**WHAT TO WORK ON**
Return, character for character, everything in the listing below from the line containing "left wrist: (619, 236, -8)" down to the end of the listing, both ends included.

**INPUT MATERIAL**
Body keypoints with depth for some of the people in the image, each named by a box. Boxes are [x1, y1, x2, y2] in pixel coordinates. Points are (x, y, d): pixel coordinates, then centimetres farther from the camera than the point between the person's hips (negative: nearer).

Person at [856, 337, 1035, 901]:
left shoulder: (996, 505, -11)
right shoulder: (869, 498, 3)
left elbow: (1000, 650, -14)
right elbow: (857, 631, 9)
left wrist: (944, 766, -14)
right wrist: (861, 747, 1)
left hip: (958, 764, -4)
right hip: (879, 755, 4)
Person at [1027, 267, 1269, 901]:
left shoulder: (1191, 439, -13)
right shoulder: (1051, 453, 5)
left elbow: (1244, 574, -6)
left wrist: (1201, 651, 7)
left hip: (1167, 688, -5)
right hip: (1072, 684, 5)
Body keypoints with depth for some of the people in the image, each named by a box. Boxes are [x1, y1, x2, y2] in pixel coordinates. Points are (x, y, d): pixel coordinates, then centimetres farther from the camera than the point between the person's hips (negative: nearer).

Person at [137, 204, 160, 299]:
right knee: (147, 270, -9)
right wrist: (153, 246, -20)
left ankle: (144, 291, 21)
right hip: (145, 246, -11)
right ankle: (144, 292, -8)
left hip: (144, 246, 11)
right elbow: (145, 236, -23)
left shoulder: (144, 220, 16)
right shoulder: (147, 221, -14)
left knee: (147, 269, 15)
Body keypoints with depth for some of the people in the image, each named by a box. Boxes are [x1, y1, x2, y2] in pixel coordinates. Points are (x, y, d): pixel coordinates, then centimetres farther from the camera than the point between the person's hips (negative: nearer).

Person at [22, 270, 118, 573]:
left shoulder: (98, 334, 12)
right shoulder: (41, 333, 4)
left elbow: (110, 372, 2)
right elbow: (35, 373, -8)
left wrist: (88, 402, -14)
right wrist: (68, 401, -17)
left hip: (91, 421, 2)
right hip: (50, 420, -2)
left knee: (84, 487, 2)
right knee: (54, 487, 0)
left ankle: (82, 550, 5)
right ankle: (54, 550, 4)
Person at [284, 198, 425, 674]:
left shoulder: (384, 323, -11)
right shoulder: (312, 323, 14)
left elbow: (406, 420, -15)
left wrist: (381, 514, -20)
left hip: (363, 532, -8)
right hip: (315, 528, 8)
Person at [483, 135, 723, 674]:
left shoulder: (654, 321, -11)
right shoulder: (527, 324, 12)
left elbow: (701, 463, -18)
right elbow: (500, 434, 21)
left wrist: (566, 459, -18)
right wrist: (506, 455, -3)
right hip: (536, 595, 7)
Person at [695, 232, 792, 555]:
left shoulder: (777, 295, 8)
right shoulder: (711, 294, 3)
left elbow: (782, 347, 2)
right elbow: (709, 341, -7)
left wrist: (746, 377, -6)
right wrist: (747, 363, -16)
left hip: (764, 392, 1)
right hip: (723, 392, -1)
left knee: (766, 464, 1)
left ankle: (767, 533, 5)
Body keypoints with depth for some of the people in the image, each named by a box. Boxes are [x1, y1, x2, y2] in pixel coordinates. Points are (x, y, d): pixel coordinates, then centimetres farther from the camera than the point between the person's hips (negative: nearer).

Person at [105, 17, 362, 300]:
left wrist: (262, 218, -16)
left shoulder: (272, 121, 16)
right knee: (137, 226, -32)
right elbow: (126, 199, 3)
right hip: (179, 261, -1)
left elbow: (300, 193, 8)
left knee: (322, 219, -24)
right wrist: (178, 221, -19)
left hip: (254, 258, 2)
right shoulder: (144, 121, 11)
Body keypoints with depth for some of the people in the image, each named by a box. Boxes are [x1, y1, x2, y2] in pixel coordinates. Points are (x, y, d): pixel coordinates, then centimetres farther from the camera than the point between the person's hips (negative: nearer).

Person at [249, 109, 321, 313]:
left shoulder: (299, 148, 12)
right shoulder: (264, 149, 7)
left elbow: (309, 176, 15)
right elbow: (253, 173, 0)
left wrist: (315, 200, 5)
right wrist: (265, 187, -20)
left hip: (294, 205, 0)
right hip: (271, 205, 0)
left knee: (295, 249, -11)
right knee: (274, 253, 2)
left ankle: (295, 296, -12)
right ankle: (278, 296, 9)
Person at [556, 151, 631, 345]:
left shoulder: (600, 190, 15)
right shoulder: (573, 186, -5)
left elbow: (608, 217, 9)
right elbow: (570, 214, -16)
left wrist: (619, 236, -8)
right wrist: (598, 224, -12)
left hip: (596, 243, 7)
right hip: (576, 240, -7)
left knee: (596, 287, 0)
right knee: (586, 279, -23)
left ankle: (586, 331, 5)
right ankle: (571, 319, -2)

**SOLUTION BELOW**
left wrist: (619, 236, -8)
right wrist: (598, 224, -12)
left hip: (596, 243, 7)
right hip: (576, 240, -7)
left knee: (596, 287, 0)
right knee: (586, 279, -23)
left ankle: (586, 331, 5)
right ankle: (571, 319, -2)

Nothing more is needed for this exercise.